Kinshasa — En République démocratique du Congo, l’exercice du journalisme continue de se heurter à de fortes pressions. Le cas du journaliste Iris Ngalamulume en est une illustration préoccupante. Selon ses témoignages, ce professionnel des médias fait l’objet de menaces de mort et d’enlèvements en raison de ses prises de position critiques sur la gouvernance et la situation de la presse dans le pays.
Un journaliste ciblé pour ses dénonciations
À travers ses interventions, il s’est notamment illustré par ses dénonciations des arrestations arbitraires visant certains journalistes, qu’il qualifie d’« accusations infondées ». Il a également pointé du doigt des faits présumés de corruption au sein des institutions publiques, ainsi que des cas de détournement des deniers publics.
Dans ses prises de parole, le journaliste n’a pas hésité à critiquer les dynamiques politiques en cours, notamment les débats autour d’un éventuel changement de la Constitution et les dérives liées à la gouvernance.
Des faits corroborés par des organisations de défense
Les arrestations de journalistes évoquées par Iris Ngalamulume ont, par ailleurs, été signalées par l’ONG Journaliste en danger (JED), organisation de référence en matière de défense de la liberté de la presse en RDC. Ces signalements renforcent les inquiétudes quant au climat dans lequel évoluent les professionnels des médias.
La liberté de la presse mise à l’épreuve
Pour Iris Ngalamulume, le journalisme demeure un pilier essentiel de toute démocratie. À travers son engagement, il entend mettre en lumière les dysfonctionnements du système judiciaire et alerter l’opinion sur les atteintes aux libertés fondamentales.

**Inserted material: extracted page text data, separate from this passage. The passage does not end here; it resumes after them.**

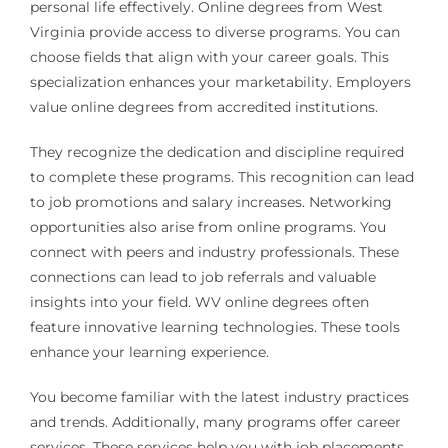
personal life effectively. Online degrees from West
Virginia provide access to diverse programs. You can
choose fields that align with your career goals. This
specialization enhances your marketability. Employers
value online degrees from accredited institutions.
They recognize the dedication and discipline required
to complete these programs. This recognition can lead
to job promotions and salary increases. Networking
opportunities also arise from online programs. You
connect with peers and industry professionals. These
connections can lead to job referrals and valuable
insights into your field. WV online degrees often
feature innovative learning technologies. These tools
enhance your learning experience.
You become familiar with the latest industry practices
and trends. Additionally, many programs offer career
services. These services help you with job placements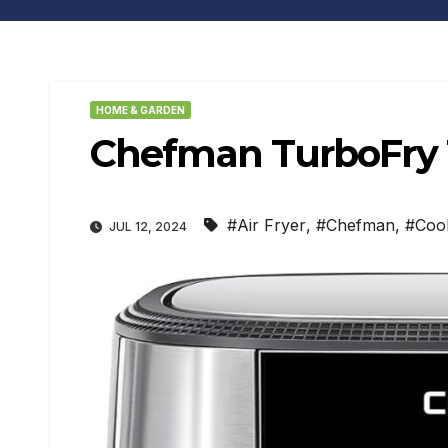
HOME & GARDEN
Chefman TurboFry T
#Air Fryer
,
#Chefman
,
#Coo
JUL 12, 2024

Mais cet engagement a un coût. Ses positions critiques l’exposent aujourd’hui à des menaces récurrentes, révélatrices des risques auxquels sont confrontés de nombreux journalistes congolais.
Un appel à la protection des journalistes
Cette situation relance le débat sur la protection des professionnels des médias en République démocratique du Congo. Dans un contexte où la liberté d’informer reste un enjeu majeur, plusieurs voix s’élèvent pour appeler les autorités à garantir un environnement sûr et respectueux des droits des journalistes.
L’affaire Iris Ngalamulume remet ainsi au centre des préoccupations la nécessité de préserver l’espace démocratique et de protéger ceux qui, au quotidien, œuvrent pour informer l’opinion publique.